Sunday, January 29, 2012

Returning to my First Love...

I can remember a time not so long ago, before I possessed the title of wife or mother, that I could simply be called a woman who was in love with God. I remember being single and in love with no one except the One who had created me, and that season of my life now seems like such a distant memory. Since getting married and then giving birth to our wonderful son, I have continually strived to keep God my #1 love and I have recently been made increasingly more aware of my failure to do so successfully. 
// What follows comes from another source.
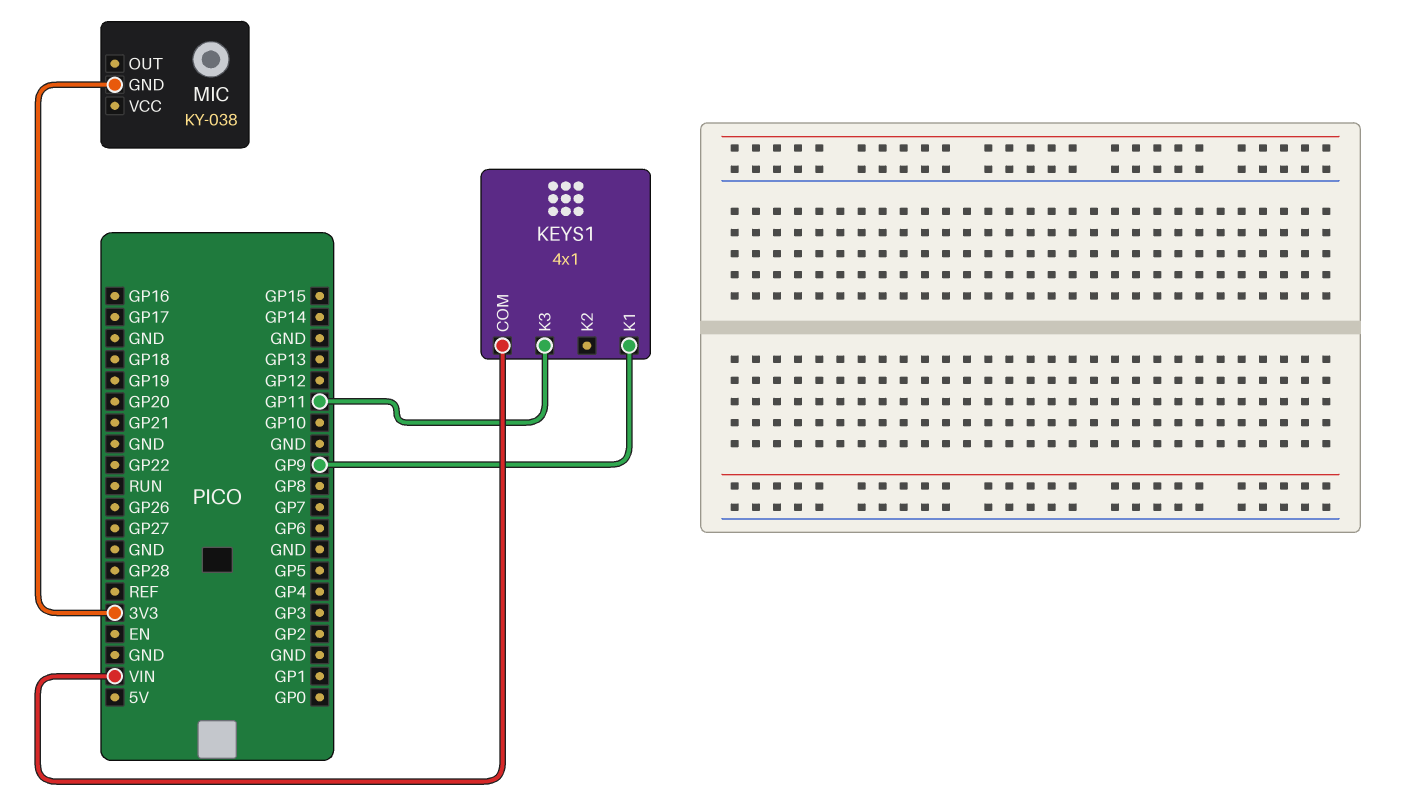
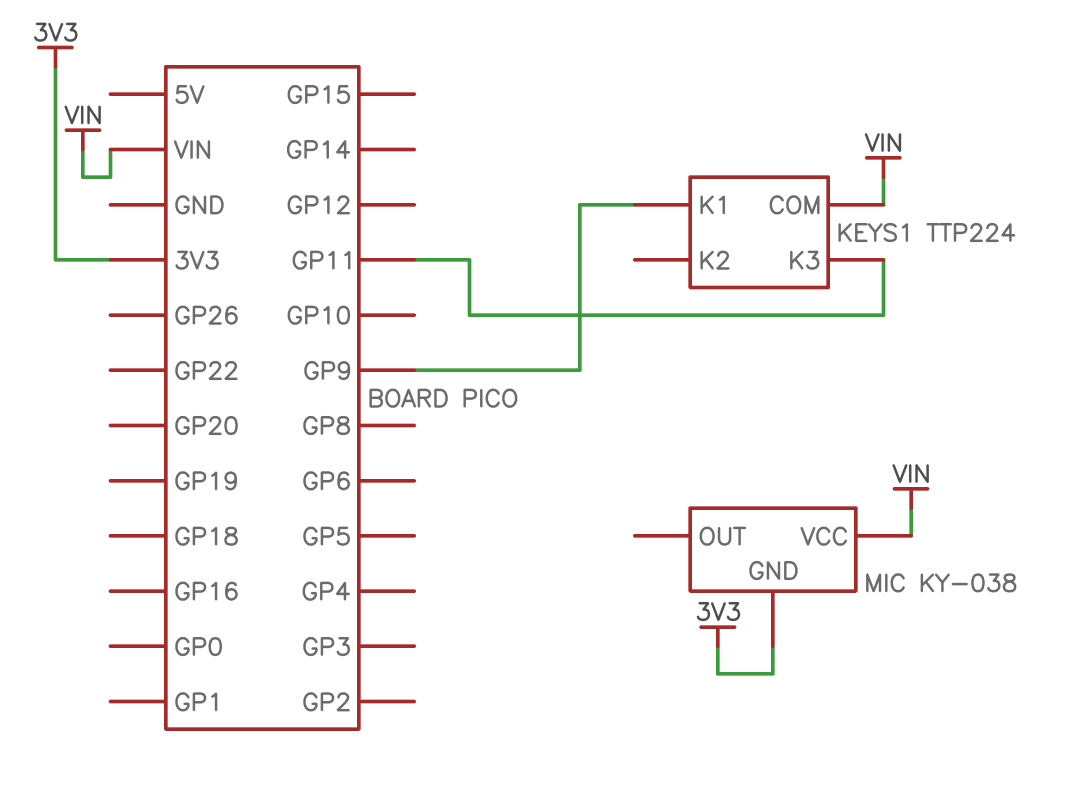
KEYS1: 4x1 -> TTP224
MIC pin VCC: none -> VIN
Don't get me wrong, I am so blessed and so thankful to be Mrs. Ricley. I have grown and evolved because of my relationship with Brett, and I know that God has given him to me to challenge me, correct me, help me lighten up a bit and constantly love me despite my shortcomings. I am also so incredibly blessed and thankful to be Jonathan's mom. My heart has grown so much since he entered the world and He has taught me more about being selfless, patient and gentle than I ever thought possible. With that said, and even though it is difficult to do at times, God still tells me to love HIM more.

So, the sermon in church today was centered on this very thought, that we cannot forsake our first love. The passage referenced was from Revelation 2 and the letter to the church at Ephesus. They were told, "you have forsaken the love you had at first. Consider how far you have fallen! Repent and do the things you did at first", and I feel like that is what God has been saying to me repeatedly over the past month. I have allowed the other loves in my life to take precedence over the One that should be first. I have been searching for my satisfaction, my value and my contentment in the wrong places and I need to return to the only place where those needs are truly satisfied.

I want to return to my First Love, my God and the One who deserves so much more than I give Him. I am daily humbled at the fact that God is revealing and teaching me these things about myself. I am thankful that even though I fail Him daily, He keeps reaching down and reminding me that I am worthy of His love.